If I were crazy—as in, my action potentials askew, my cranial nerves unnerved, a great
psychic disconnect between thought and reality—I wouldn’t linger at the train stop.
I wouldn’t stare at the sky and flex tinfoil over my head, or laugh fist-clenched at
a joke no one told. I wouldn’t argue the geographic advantages that the allied Germany
and Russia have in the fight against the moon, tell you about my drinking problem, or
wear my pants backward. If I were crazy—as in, the severe and repeated misfiring of
neurotransmitters in my head—I wouldn’t advertise it. I wouldn’t be involved in or be the
target of any national government conspiracy; there would be no men in black suits
watching from the bushes; I wouldn’t contort my face for my strange relationship to
germs or understand the long-winded allegories within words. I wouldn’t own dozens of
cats, or engage you in conversation about the time I spent fighting a non-existent war,
using sticks as automatic weapons or the one damn dirty bomb which blew off the
bottom part of my leg, recounting the severe casualties of fake and safe conflict.
I wouldn’t have dried blood on my jacket. I wouldn’t suck pennies for the coppery
taste or tell you about the sensors on currency which track every movement of the
American people. I wouldn’t have split-ended hair or curse the gods with two holy
hands held upward or smoke my cigarettes filter-first. I wouldn’t act foppish,
boorish, rancorous, or unwise.
———————————————————–No, no. None of that.

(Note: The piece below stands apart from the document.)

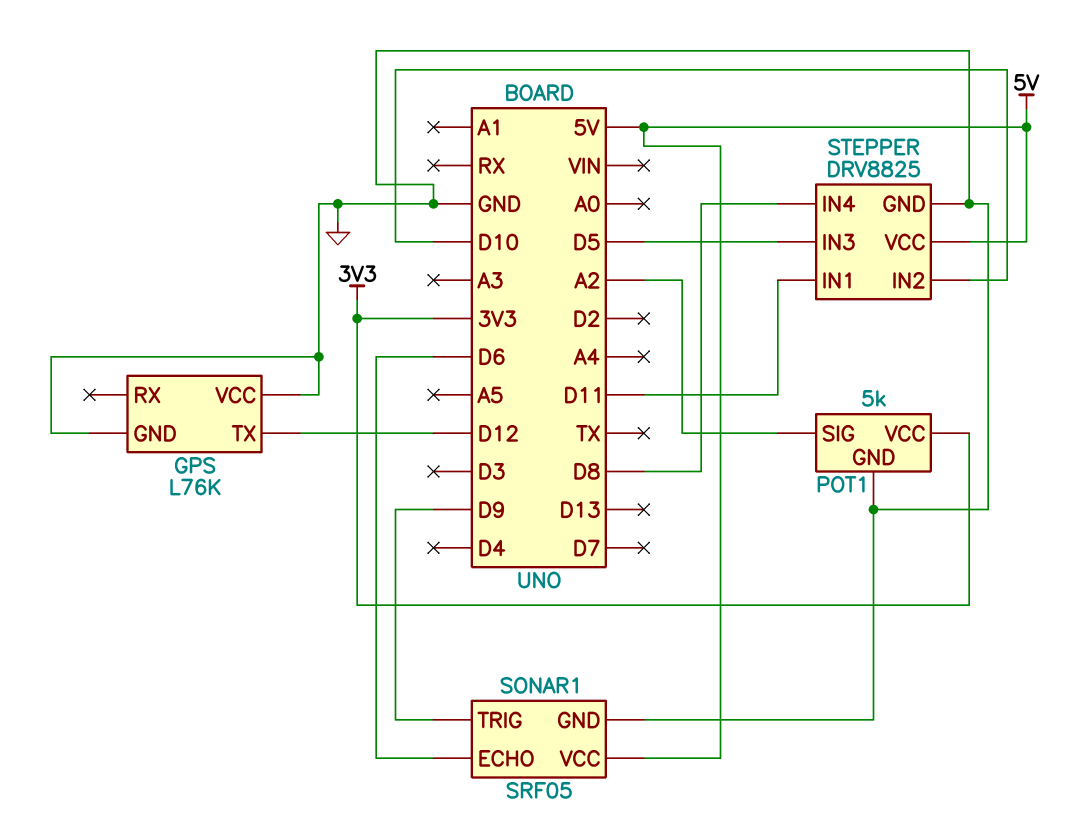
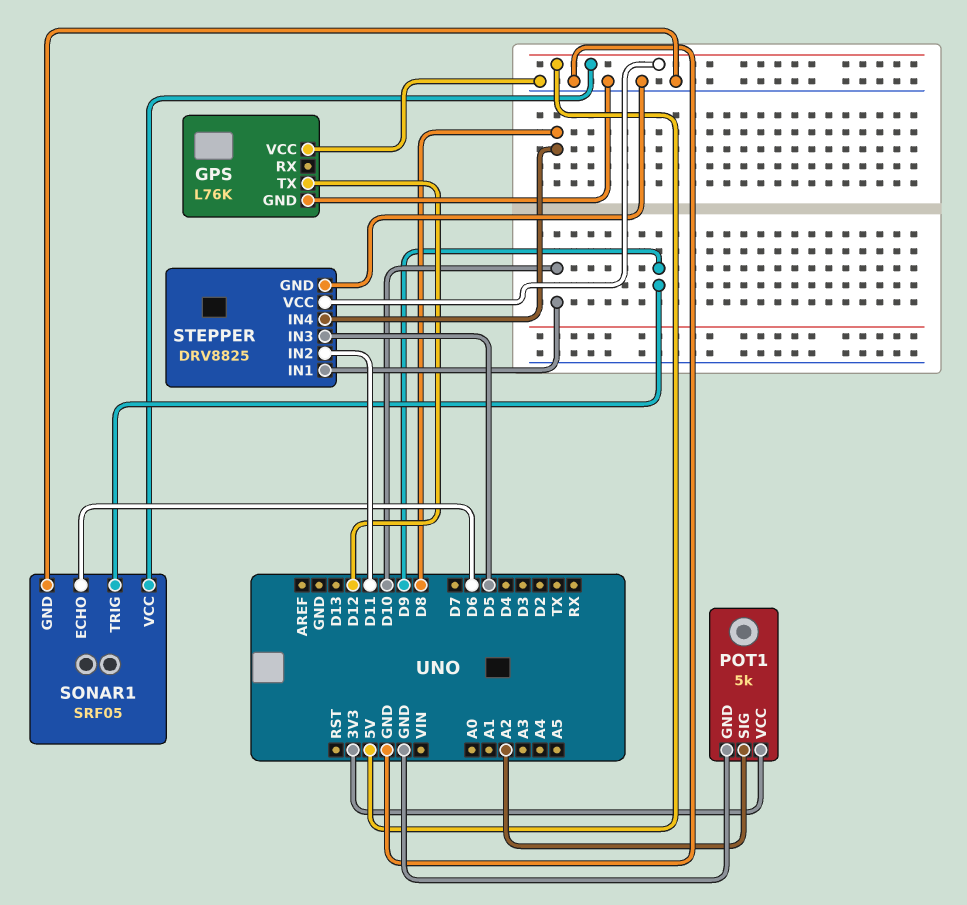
STEPPER pin IN1: D11 -> D10
STEPPER pin IN2: D10 -> D11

Not that even one bit.
If I were crazy, as in lacking the normal neuro-receptors, the ticks and tocks of
unlimited brain function, I would be covert in my malfunction. I would be shy
and sit behind you on the el, do my crossword in pen and smell like cologne.
I would be reading the same collection of essays as you and we would discuss lies
and truth, the differences and similarities between the two. I would be charming,
safe. I would speak conversational French, enjoy the guilty pleasure of knitting,
and have dinner with my mother every Sunday. I would be able to talk about the
Bears and Sox, but wouldn’t love them; I would order bottles of wine and aerate
the glass in the dim lights of a restaurant, the waiter waiting: this, if I were crazy.
I would compare various wines and vintages and their years, engaging in whole
discussions of the passage of time. I would offer my jacket and hold your hand;
pay for your CTA ticket and let you lean your head against my shoulder; I would
wake you at our stop. I would live in a three-story walk-up and put on late-era
jazz, mysterious yet accessible. From a window, we would watch Chicago move.
I would allow this magnetism, this new geography. I would pour more wine and
dance if you wanted to dance, and I would tell you about the breakfast place down
the street where we would go in the morning, both get coffee and not drink any
of it, both get waffles and not eat any of it, and I would tell you about my past, my
present, my everything. If I were crazy, I’d let this happen. If I were crazy,
I’d fall in love
‘Immediately Post-Break Up, Explained’ is a hypothetical essay which plays with the conventions of traditional nonfiction. In the hybrid between truth and lies, the narrative attempts to explain through experimentation the experience of a break-up.